--- Data for this exercise Enclosed Below ---

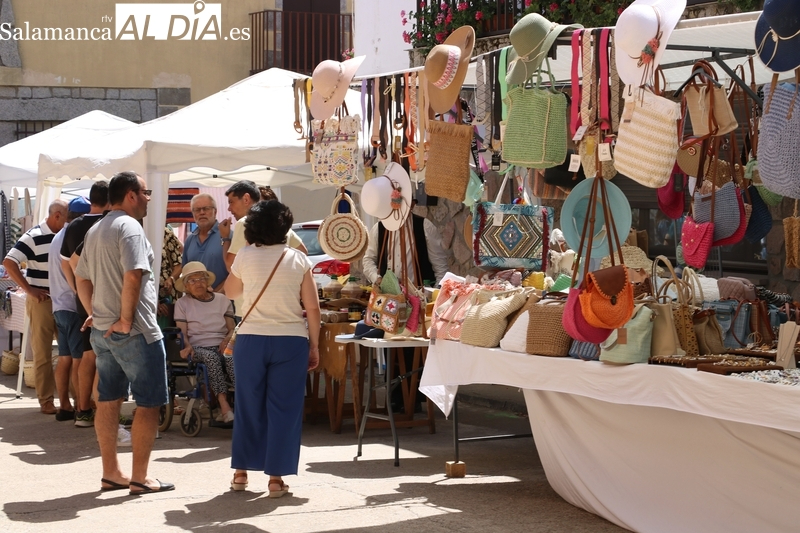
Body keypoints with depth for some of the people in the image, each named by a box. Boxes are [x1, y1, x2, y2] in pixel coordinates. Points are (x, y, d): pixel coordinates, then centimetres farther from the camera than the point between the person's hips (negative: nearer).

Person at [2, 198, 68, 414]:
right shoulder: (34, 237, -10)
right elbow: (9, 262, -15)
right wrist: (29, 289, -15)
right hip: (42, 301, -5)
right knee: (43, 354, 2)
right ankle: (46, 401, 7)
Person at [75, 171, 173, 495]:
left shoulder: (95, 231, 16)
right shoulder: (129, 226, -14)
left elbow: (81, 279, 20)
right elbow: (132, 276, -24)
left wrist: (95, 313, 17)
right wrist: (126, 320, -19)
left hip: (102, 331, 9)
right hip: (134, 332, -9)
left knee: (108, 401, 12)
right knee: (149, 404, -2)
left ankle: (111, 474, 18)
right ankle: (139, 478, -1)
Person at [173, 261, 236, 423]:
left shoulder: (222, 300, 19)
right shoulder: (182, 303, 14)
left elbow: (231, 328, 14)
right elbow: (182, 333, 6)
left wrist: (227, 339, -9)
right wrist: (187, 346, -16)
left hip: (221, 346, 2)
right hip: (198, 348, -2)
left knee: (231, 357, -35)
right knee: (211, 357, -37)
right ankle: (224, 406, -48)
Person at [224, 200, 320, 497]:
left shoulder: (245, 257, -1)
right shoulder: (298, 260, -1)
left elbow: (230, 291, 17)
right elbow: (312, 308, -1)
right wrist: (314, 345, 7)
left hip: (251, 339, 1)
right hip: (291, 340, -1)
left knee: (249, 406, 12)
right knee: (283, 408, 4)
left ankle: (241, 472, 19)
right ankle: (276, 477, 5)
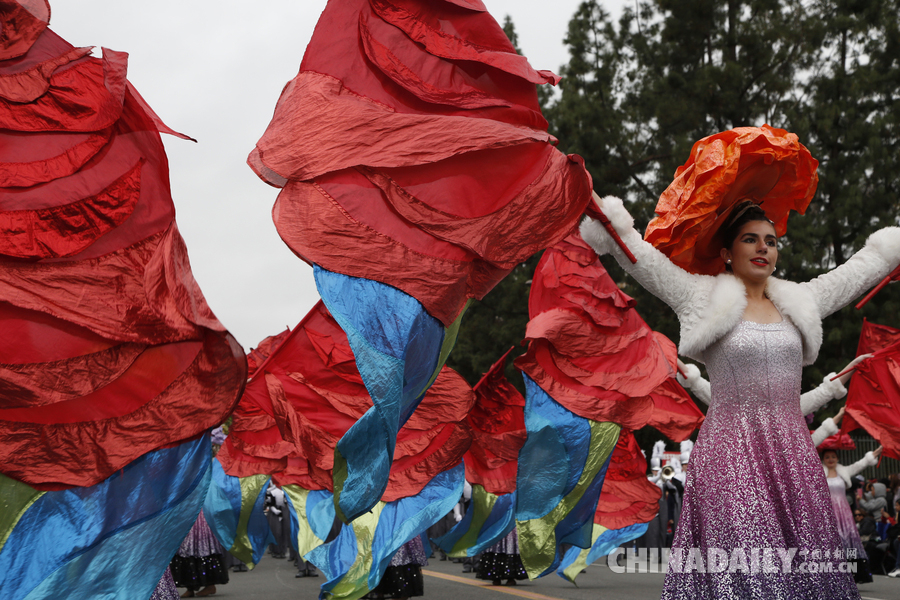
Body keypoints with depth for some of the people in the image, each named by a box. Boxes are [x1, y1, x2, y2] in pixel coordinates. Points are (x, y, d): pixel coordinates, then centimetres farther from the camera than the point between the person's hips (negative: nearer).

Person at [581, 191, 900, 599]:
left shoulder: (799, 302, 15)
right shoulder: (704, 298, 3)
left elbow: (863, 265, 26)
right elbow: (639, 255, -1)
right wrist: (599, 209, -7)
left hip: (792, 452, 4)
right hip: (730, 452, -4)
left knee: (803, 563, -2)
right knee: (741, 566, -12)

--- End of Enclosed Data for this exercise ---

Work order.
Only the lines above starting at the line that holds "right wrist: (29, 289, -15)" and ending at the line that holds "right shoulder: (298, 260, -1)" are to be repeated, exactly and in full.

Answer space.
right wrist: (29, 289, -15)
right hip: (42, 301, -5)
right knee: (43, 354, 2)
right ankle: (46, 401, 7)
Person at [75, 171, 173, 495]:
left shoulder: (95, 231, 16)
right shoulder: (129, 226, -14)
left elbow: (81, 279, 20)
right elbow: (132, 276, -24)
left wrist: (95, 313, 17)
right wrist: (126, 320, -19)
left hip: (102, 331, 9)
right hip: (134, 332, -9)
left knee: (108, 401, 12)
right knee: (149, 404, -2)
left ankle: (111, 474, 18)
right ankle: (139, 478, -1)
Person at [173, 261, 236, 423]:
left shoulder: (222, 300, 19)
right shoulder: (182, 303, 14)
left elbow: (231, 328, 14)
right elbow: (182, 333, 6)
left wrist: (227, 339, -9)
right wrist: (187, 346, -16)
left hip: (221, 346, 2)
right hip: (198, 348, -2)
left knee: (231, 357, -35)
right knee: (211, 357, -37)
right ankle: (224, 406, -48)
Person at [224, 200, 320, 497]:
left shoulder: (245, 257, -1)
right shoulder: (298, 260, -1)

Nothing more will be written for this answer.